Table 2.

A glossary of terms used in data science and machine learning for public health researchers and practitioners

Data Science Term	Related Public Health Research Term or Concept
Accuracy	Proportion of results correctly classified (i.e. (true positives plus true negatives) divided by total number of results predicted)
Data mining	Exploratory analysis
Ensemble learning	A machine learning approach involving training multiple models on data subsets and combining results from these models when predicting for unobserved inputs
Features	Measurements recorded for each observation (e.g. participant age, sex, and BMI are each features)

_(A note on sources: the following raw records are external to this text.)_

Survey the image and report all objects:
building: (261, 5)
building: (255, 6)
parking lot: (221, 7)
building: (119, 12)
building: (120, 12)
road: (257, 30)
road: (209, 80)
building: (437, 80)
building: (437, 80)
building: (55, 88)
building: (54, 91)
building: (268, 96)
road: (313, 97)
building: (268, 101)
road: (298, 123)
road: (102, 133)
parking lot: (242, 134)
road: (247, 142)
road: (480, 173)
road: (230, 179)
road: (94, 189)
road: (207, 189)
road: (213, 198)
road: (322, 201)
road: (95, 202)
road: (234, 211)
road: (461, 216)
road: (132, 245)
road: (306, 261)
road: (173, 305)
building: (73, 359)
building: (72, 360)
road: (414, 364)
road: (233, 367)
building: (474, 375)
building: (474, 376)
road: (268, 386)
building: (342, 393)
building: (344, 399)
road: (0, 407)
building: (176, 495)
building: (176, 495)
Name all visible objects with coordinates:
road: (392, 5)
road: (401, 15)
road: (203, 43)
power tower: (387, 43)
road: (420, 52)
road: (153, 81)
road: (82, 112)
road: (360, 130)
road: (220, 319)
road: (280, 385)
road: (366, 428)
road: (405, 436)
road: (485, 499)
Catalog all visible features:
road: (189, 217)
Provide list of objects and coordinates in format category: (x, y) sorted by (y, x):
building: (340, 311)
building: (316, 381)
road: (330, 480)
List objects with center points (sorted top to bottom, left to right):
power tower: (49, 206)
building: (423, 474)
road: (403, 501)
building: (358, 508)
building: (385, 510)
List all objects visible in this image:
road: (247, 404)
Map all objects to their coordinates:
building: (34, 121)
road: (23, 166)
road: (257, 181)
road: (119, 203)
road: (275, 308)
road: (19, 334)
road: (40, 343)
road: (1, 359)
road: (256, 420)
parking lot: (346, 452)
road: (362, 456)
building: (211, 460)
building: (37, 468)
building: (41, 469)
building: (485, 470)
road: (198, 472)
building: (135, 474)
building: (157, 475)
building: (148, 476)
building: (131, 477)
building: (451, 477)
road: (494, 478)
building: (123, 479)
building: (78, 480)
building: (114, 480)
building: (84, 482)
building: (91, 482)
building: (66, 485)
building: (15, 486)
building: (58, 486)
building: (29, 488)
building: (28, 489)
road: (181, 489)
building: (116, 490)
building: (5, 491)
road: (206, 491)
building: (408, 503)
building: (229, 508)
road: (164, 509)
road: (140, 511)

Label	Observed or computed value of an outcome or other variable of interest
Labeling	The process of setting a label for a variable, as opposed to leaving the variable’s value unknown
Learning algorithm	The set of steps used to train a model automatically from a data set (not to be confused with the model itself, e.g. there are many algorithms to train a neural network, each with different bounds on time, memory and accuracy).
Natural language	Working with words as data, as in qualitative or mixed-methods research (generally, human-readable but not readily machine-readable)
Noisy labels	Measurement error
Out-of-sample	Applying a model fitted to one dataset to make predictions in another
Overfitting	Fitting a model to random noise or error instead of the actual relationship (either due to having a small number of observations or a large number of parameters relative to the number of observations)
Pipeline	(From bioinformatics) The ordered set of tools applied to a dataset to move it from its raw state to a final interpretable analytic result
Precision	Positive predictive value
Recall	Sensitivity
Semi-supervised learning	An analytic technique used to fit predictive models to data where many observations are missing outcome data.
Small-n, large-p	A wide but short dataset: n = number of observations, p= number of variables for each observation
Supervised learning	An analytic technique in which patterns in covariates that are correlated with observed outcomes are exploited to predict outcomes in a data set or sets in which the correlates were observed but the outcome was unobserved. For example, linear regression and logistic regression are both supervised learning techniques.
Test dataset	A subset of a more complete dataset used to test empirical performance of an algorithm trained on a training dataset
Training	Fitting a model
Training dataset	A subset of a more complete dataset used to train a model whose empirical performance can be tested on a test dataset
Unsupervised learning	An analytic technique in which data is automatically explored to identify patterns, without reference to outcome information. Latent class analysis (when used without covariates) and k-means clustering are unsupervised learning techniques.